Ces résultats proviennent de provinces où la taxe de séjour fait partie intégrante du système. La Colombie-Britannique, l’Alberta, l’Ontario et le Québec appliquent tous des prélèvements sur les nuitées, allant des taxes de vente provinciales aux taxes municipales d’hébergement et aux surtaxes liées à certains événements.
Un sujet de débat récurrent
Les chiffres confirment ce que nous disons depuis longtemps. Taxer les nuitées n’affaiblit pas le tourisme. Le nombre de visiteurs et leurs dépenses continuent de croître dans les régions où la taxe de séjour est bien établie. L’exemple canadien n’est pas unique. En Europe et ailleurs, on observe le même schéma.
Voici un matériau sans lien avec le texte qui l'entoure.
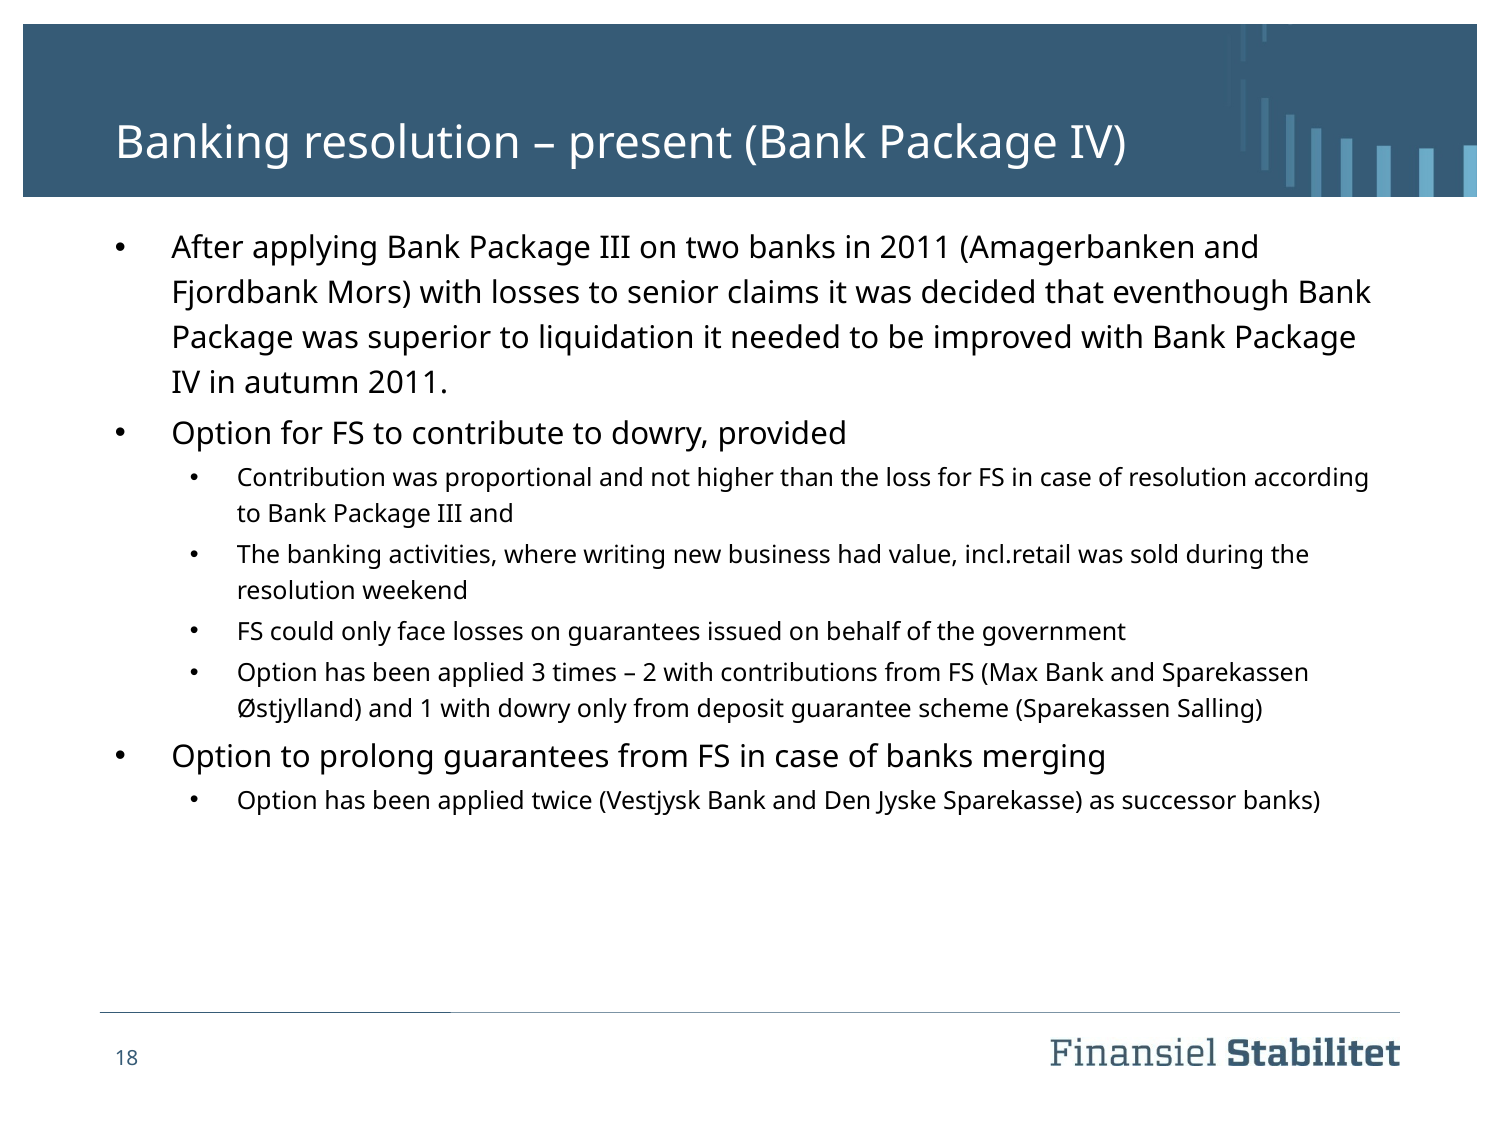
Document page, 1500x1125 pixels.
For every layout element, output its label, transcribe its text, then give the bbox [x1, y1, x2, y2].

Ce qui compte, c’est l’utilisation des recettes. Si les revenus sont investis de manière judicieuse, ils renforcent l’économie locale et la communauté. Cela signifie financer les services publics, les infrastructures et des initiatives qui améliorent la vie des habitants. Les fonds ne doivent pas se limiter au marketing touristique ou à des projets réservés uniquement aux visiteurs.
Des preuves pour les décideurs
Pour les municipalités qui craignent que la taxe de séjour ne fasse fuir les visiteurs, le Canada fournit des preuves claires du contraire. À Toronto, par exemple, la taxe d’hébergement a augmenté, mais les dépenses des visiteurs ont également progressé, atteignant 7 % de plus qu’avant la pandémie. Québec a enregistré une hausse de 10 % malgré l’un des niveaux de taxes d’hébergement les plus élevés du pays.
Ces exemples montrent que des taxes de séjour bien conçues peuvent à la fois soutenir les habitants et l’économie des visiteurs.
La position de Trippz
Chez Trippz, nous défendons des systèmes de taxe de séjour transparents et équitables. Les prélèvements sur les nuitées peuvent être un outil important pour gérer le tourisme de manière durable. Mais ils ne fonctionnent que s’il existe un lien clair entre ce que paient les visiteurs et l’utilisation des fonds. Lorsque les recettes améliorent la vie locale, l’économie des visiteurs en profite également.
Les derniers résultats du Canada s’ajoutent à un ensemble croissant de preuves. La taxe de séjour, lorsqu’elle est appliquée de manière responsable, ne représente pas une menace pour le tourisme. Elle fait partie d’une approche équilibrée qui rend les destinations plus solides pour tous.